ASSIGNMENT
Repeat exactly, and only, the lines of the entries below from the one with "Como as equipes usam o Dailybot" through the one with "wat ons gewillig en bekwaam maak om", both ends included.

++++ MATERIAL SUPPLIED

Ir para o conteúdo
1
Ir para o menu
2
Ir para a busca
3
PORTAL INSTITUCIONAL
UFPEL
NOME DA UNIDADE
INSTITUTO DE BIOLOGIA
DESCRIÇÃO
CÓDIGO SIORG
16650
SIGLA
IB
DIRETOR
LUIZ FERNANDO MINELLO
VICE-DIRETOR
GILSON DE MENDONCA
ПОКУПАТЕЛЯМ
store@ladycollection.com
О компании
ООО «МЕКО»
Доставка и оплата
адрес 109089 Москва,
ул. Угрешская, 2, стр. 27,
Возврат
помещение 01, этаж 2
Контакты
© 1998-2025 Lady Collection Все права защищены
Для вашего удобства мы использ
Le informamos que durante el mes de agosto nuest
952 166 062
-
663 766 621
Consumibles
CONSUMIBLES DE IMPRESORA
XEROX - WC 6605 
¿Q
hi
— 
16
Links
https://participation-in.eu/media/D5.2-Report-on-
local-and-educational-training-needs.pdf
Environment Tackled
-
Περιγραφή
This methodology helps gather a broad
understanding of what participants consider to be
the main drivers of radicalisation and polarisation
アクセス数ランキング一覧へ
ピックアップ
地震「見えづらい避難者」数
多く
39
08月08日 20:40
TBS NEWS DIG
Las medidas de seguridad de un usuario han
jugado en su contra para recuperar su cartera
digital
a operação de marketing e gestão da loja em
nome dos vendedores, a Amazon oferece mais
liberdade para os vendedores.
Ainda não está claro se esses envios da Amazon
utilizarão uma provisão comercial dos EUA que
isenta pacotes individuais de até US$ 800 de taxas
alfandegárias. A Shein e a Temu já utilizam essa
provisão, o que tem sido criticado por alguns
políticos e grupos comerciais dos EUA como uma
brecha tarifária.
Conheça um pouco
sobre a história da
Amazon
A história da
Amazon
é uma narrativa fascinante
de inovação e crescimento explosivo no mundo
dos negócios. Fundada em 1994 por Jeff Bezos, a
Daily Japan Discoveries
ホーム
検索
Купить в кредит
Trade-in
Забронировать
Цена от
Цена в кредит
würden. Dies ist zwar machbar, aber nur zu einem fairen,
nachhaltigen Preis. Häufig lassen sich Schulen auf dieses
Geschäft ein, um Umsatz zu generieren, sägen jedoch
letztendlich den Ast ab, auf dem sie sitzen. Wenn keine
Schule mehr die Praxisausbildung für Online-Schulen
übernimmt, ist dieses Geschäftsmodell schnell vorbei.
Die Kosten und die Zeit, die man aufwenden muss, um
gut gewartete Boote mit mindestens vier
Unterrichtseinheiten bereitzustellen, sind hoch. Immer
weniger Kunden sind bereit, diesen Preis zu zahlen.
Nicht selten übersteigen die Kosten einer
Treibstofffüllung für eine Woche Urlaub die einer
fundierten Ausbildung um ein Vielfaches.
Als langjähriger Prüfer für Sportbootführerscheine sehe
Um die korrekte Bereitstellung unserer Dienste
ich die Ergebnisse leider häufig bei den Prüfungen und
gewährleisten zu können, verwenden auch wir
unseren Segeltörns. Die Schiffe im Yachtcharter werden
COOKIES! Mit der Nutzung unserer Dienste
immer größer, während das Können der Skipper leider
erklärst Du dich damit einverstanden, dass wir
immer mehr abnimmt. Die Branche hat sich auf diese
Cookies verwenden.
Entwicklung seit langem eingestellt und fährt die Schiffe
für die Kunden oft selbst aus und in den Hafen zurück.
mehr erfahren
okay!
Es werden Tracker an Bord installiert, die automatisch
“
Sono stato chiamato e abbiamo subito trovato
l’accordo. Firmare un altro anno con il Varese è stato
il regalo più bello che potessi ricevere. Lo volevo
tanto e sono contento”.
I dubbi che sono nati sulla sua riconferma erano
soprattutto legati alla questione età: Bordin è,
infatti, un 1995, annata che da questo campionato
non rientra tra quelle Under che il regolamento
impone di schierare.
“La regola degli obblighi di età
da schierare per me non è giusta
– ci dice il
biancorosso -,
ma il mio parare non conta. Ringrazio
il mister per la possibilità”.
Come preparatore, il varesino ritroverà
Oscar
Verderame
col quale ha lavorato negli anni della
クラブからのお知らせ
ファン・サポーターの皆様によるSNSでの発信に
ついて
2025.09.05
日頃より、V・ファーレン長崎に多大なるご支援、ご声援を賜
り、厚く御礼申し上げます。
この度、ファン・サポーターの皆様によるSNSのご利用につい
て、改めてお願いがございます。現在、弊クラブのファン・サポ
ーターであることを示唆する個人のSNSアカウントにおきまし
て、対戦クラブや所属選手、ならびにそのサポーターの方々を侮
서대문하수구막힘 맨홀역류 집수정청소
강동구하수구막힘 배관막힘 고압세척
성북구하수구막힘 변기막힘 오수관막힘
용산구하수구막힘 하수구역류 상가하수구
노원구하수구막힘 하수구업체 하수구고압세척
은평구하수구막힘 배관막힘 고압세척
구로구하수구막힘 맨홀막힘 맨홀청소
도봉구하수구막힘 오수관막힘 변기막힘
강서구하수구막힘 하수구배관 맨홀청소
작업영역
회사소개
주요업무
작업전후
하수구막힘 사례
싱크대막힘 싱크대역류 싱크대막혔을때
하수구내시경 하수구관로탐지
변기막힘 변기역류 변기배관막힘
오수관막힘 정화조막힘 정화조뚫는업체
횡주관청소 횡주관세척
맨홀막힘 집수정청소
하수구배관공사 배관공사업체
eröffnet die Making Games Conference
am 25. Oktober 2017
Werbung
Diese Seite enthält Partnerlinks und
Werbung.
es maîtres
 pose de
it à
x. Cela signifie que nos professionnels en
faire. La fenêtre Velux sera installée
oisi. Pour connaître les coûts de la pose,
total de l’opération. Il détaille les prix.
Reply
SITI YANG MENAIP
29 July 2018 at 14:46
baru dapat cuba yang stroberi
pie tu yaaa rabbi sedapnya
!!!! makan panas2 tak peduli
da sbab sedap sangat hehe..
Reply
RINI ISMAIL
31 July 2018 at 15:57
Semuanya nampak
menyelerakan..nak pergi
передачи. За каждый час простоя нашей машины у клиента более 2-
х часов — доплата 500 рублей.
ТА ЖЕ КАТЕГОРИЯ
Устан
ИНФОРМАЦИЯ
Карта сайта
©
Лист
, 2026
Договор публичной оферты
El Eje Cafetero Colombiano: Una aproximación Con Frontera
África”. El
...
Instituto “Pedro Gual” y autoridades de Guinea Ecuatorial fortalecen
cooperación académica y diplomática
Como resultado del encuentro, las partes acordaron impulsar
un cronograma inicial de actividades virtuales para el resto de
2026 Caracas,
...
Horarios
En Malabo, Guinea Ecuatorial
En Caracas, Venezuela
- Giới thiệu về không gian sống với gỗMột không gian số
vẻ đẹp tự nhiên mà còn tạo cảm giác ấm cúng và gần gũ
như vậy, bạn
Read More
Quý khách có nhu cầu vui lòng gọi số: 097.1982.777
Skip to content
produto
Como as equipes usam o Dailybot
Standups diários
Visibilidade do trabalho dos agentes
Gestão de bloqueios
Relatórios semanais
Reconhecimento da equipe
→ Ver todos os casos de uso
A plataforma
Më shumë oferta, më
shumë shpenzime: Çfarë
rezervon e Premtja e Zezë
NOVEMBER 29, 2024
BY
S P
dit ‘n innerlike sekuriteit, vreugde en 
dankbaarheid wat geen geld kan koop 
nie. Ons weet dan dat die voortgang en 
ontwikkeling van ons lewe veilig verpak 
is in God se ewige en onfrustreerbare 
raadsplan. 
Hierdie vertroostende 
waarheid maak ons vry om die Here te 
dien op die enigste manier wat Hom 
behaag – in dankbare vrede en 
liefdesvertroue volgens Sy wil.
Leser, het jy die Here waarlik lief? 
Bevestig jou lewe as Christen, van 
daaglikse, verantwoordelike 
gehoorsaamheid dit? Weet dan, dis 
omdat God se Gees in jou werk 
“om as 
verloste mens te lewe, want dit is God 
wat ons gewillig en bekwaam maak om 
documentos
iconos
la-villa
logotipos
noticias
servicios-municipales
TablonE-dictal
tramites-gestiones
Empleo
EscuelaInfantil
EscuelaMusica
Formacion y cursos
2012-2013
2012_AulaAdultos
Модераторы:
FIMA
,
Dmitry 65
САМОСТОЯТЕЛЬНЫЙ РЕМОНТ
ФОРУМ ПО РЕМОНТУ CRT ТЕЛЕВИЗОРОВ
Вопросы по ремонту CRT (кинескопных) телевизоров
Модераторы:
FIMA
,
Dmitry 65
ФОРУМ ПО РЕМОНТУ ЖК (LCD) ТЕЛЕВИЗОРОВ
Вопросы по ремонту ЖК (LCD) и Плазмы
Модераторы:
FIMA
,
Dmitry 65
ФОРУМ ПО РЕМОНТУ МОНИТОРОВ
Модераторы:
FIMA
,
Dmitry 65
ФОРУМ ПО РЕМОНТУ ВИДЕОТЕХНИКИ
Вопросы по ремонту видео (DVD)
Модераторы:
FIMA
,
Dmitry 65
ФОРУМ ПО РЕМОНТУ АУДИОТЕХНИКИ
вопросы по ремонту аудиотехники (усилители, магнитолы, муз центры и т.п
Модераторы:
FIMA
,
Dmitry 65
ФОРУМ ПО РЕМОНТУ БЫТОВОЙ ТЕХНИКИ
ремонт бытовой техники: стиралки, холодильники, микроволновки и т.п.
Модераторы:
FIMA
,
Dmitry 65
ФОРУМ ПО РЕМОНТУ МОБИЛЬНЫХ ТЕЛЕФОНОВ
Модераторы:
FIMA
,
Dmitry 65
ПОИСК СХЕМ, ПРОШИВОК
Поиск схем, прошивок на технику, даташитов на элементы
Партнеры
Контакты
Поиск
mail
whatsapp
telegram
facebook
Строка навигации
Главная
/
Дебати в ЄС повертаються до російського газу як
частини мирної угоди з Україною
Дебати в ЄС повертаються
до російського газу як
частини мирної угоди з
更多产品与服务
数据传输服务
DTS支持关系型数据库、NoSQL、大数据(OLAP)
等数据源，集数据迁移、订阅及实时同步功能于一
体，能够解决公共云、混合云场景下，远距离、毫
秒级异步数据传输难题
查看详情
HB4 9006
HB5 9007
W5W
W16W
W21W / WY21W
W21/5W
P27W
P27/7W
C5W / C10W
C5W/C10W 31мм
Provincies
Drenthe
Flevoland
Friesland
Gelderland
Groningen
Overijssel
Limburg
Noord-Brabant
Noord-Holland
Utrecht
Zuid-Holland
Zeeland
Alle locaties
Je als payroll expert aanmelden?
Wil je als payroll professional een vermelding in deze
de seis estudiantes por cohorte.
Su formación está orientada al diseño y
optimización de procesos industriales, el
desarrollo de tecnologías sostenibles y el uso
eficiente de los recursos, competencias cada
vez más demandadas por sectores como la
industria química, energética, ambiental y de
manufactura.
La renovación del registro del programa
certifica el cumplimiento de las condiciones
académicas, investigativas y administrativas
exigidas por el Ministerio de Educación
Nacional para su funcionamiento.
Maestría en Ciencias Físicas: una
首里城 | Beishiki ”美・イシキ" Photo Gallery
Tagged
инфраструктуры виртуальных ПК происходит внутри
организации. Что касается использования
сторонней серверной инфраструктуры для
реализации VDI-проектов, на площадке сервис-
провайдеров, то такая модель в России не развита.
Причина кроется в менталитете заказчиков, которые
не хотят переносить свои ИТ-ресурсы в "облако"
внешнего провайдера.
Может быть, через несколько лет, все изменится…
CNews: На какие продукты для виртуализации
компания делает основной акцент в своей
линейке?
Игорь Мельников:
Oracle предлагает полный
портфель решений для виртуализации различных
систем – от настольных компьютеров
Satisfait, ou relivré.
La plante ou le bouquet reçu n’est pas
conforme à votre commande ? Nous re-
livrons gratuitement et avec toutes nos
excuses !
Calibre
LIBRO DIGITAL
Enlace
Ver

++++++++

TASK RESULT
Como as equipes usam o Dailybot
Standups diários
Visibilidade do trabalho dos agentes
Gestão de bloqueios
Relatórios semanais
Reconhecimento da equipe
→ Ver todos os casos de uso
A plataforma
Më shumë oferta, më
shumë shpenzime: Çfarë
rezervon e Premtja e Zezë
NOVEMBER 29, 2024
BY
S P
dit ‘n innerlike sekuriteit, vreugde en 
dankbaarheid wat geen geld kan koop 
nie. Ons weet dan dat die voortgang en 
ontwikkeling van ons lewe veilig verpak 
is in God se ewige en onfrustreerbare 
raadsplan. 
Hierdie vertroostende 
waarheid maak ons vry om die Here te 
dien op die enigste manier wat Hom 
behaag – in dankbare vrede en 
liefdesvertroue volgens Sy wil.
Leser, het jy die Here waarlik lief? 
Bevestig jou lewe as Christen, van 
daaglikse, verantwoordelike 
gehoorsaamheid dit? Weet dan, dis 
omdat God se Gees in jou werk 
“om as 
verloste mens te lewe, want dit is God 
wat ons gewillig en bekwaam maak om 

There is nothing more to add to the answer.